The Reeves definition is seriously flawed. It is a definition that was never accepted by mainstream science. It was in fact rejected by CFSAC in a formal recommendation. The design of this criteria used dubious questionnaires, with no stakeholders input and should have never been used since it was rejected by our experts. In addition, this proposed intramural small scale study is uniquely focused on persistent fatigue following an infection - not on the neuroimmune disease that patients with ME suffer from.
This study contradicts Dr. Collins’ statement to the patient community - “I am hopeful that renewed research focus will lead us toward identifying the cause of this perplexing and debilitating disease so that new prevention and treatment strategies can be developed.”
Furthermore, the dissemination of this flawed information by Dr. Nath at the CDC’s Grand Rounds on February 16, will deliver misinformation to thousands of clinicians nationwide who will be attending and listening in to the program.

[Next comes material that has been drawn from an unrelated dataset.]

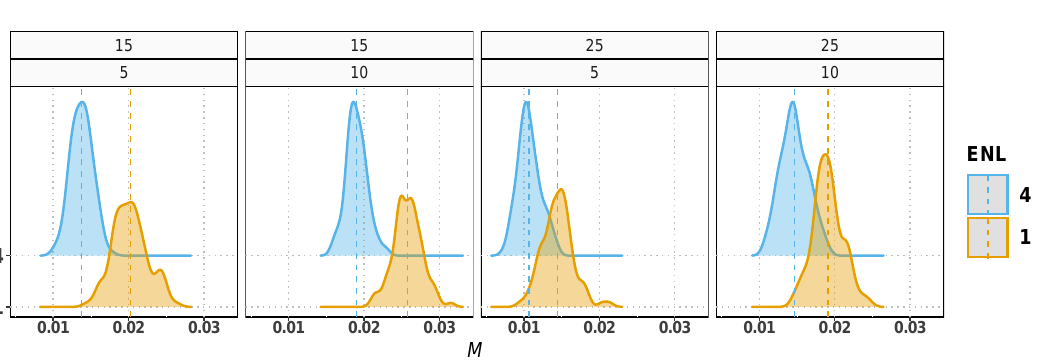
Figure 6. Kernel density estimates of the statistic The vertical dashed lines represent the mean values.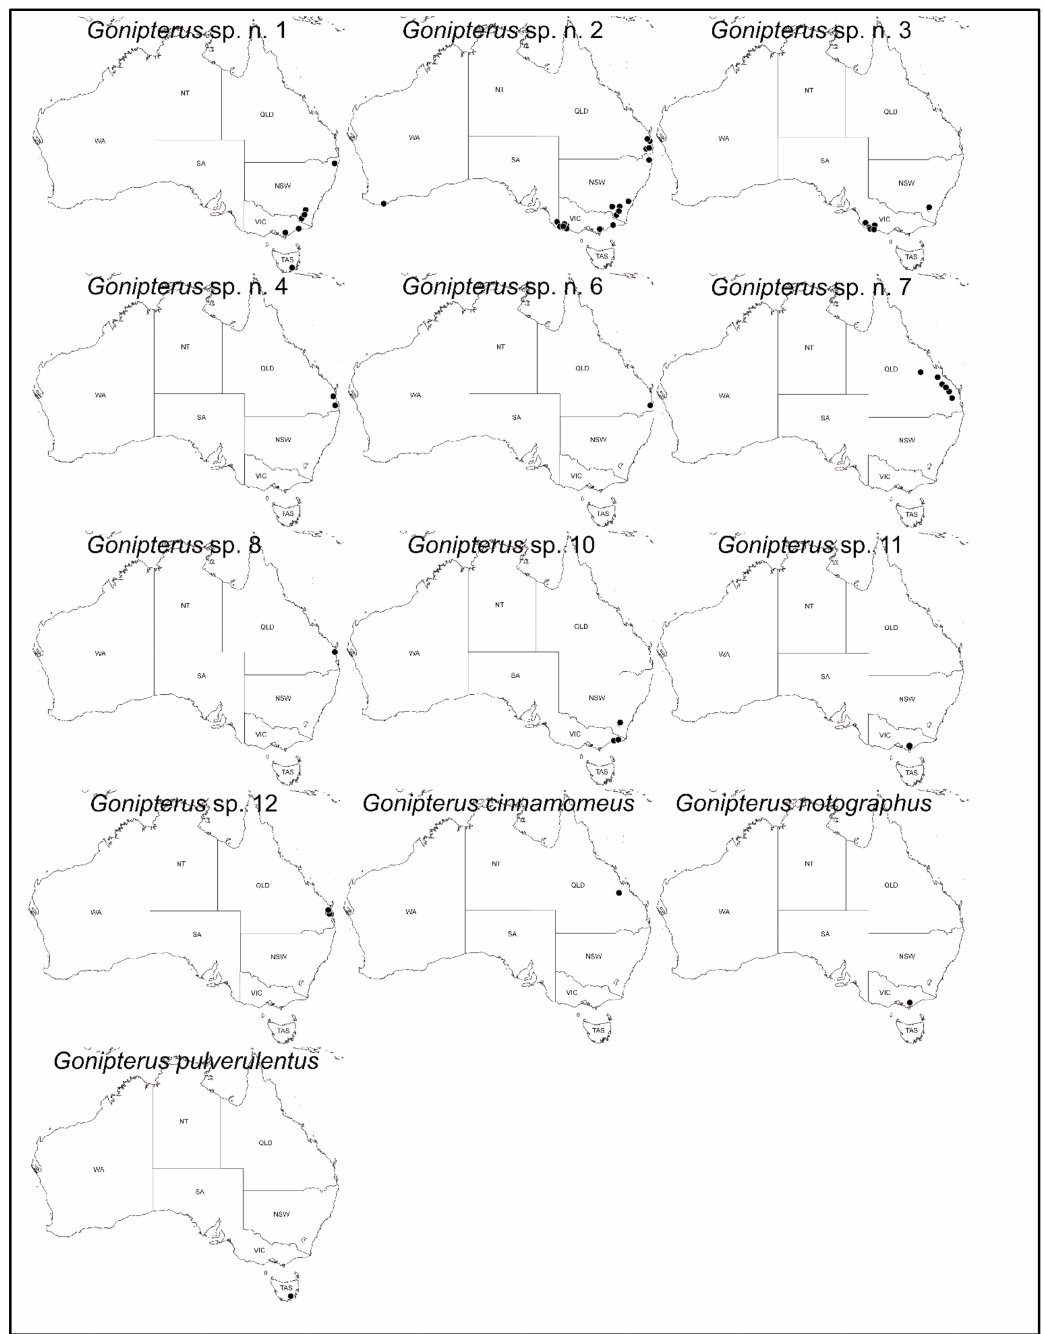
Figure 4. Geographical distribution of the previously recognized Gonipterus sp. n. 1–4, the undescribed 6 and 7, unknown Gonipterus sp. 8, 10, 11, Gonipterus sp. 12 (variety of G. inconspicuus), G. cinnamomeus, G. notographus , and G. pulverulentus in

They will falsely assume that ME is just ‘persistent fatigue’ and it will perpetuate their tendency to marginalize, mistreat and neglect ME patients’ true severe symptoms.
As it states in the preface to the 2011 International Consensus Criteria, written by ME experts: “There is a poignant need to untangle the web of confusion caused by mixing diverse and often overly inclusive patient populations in one heterogeneous, multi-rubric pot called ‘chronic fatigue syndrome’. We believe this is the foremost cause of diluted and inconsistent research findings, which hinders progress, fosters skepticism, and wastes limited research monies.”
If NIH follows through with this study as is, it will propagate, aggravate and cause immeasurable harm to the estimated one million American ME patients, and will likely also negatively impact the estimated 17 million ME patients worldwide.
In place of this proposed study on idiopathic fatigue, we want NIH to initiate an intramural study whose protocol is pre-approved by ME expert researchers and contains stakeholder input. This study will be of ME patients diagnosed with our expert created ME criteria. This process must be transparent and communicated to the patient community.
The petition’s deadline for signatures is Sunday February 14th, at midnight. The petition will be sent out on Monday morning February 15th.